* _WHAT TO WORK ON_
Gather every line in the rows below that contains the word "times", treating uppercase and lowercase as different.

*** Begin section ***

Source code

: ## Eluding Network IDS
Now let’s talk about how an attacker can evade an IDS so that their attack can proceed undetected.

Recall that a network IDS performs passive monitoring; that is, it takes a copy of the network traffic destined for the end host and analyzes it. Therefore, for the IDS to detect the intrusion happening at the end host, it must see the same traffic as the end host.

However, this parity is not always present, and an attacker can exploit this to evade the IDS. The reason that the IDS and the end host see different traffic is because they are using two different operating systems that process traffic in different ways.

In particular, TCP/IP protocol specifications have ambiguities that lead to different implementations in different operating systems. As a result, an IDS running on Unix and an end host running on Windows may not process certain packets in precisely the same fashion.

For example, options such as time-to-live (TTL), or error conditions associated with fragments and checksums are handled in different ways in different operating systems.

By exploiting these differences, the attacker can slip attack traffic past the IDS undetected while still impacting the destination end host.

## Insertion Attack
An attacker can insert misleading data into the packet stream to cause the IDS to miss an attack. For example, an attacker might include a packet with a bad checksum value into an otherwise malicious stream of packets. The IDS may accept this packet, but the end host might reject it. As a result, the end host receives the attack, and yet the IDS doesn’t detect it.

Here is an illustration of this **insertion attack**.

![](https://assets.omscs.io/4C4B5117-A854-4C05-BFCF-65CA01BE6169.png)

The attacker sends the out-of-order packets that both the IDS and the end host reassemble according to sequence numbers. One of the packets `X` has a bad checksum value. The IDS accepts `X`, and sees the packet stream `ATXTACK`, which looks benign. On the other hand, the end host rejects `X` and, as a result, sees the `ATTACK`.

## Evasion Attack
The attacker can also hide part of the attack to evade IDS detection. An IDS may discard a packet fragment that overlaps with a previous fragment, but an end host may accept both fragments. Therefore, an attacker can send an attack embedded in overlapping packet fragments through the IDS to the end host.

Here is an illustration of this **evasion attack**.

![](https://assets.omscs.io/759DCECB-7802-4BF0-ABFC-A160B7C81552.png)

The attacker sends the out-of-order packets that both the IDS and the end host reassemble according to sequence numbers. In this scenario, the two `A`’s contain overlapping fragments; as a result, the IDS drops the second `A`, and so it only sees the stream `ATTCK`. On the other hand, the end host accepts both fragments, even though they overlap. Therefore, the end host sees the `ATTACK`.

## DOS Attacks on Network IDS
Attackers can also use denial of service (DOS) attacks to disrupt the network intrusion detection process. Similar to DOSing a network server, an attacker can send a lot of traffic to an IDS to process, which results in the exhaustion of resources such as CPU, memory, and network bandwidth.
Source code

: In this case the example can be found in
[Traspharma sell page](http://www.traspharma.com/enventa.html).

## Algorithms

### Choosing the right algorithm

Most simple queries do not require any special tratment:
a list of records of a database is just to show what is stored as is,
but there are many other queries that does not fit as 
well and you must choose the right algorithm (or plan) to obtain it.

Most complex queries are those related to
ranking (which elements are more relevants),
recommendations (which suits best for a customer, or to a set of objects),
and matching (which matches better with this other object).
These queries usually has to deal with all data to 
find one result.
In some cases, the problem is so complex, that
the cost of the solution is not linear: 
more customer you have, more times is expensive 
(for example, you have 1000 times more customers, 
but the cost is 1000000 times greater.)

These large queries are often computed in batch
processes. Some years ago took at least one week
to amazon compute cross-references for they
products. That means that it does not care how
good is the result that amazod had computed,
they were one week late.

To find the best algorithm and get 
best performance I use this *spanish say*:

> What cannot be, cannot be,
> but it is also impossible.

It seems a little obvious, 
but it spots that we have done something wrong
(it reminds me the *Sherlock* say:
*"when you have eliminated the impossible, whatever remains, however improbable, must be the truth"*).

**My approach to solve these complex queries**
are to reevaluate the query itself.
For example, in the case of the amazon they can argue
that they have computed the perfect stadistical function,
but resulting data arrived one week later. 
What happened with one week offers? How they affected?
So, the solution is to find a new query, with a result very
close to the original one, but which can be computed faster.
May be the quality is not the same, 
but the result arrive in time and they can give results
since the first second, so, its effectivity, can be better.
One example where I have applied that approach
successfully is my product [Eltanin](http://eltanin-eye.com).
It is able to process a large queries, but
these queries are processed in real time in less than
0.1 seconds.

*** End section ***

* _EXPECTED ANSWER_
more customer you have, more times is expensive 
(for example, you have 1000 times more customers, 
but the cost is 1000000 times greater.)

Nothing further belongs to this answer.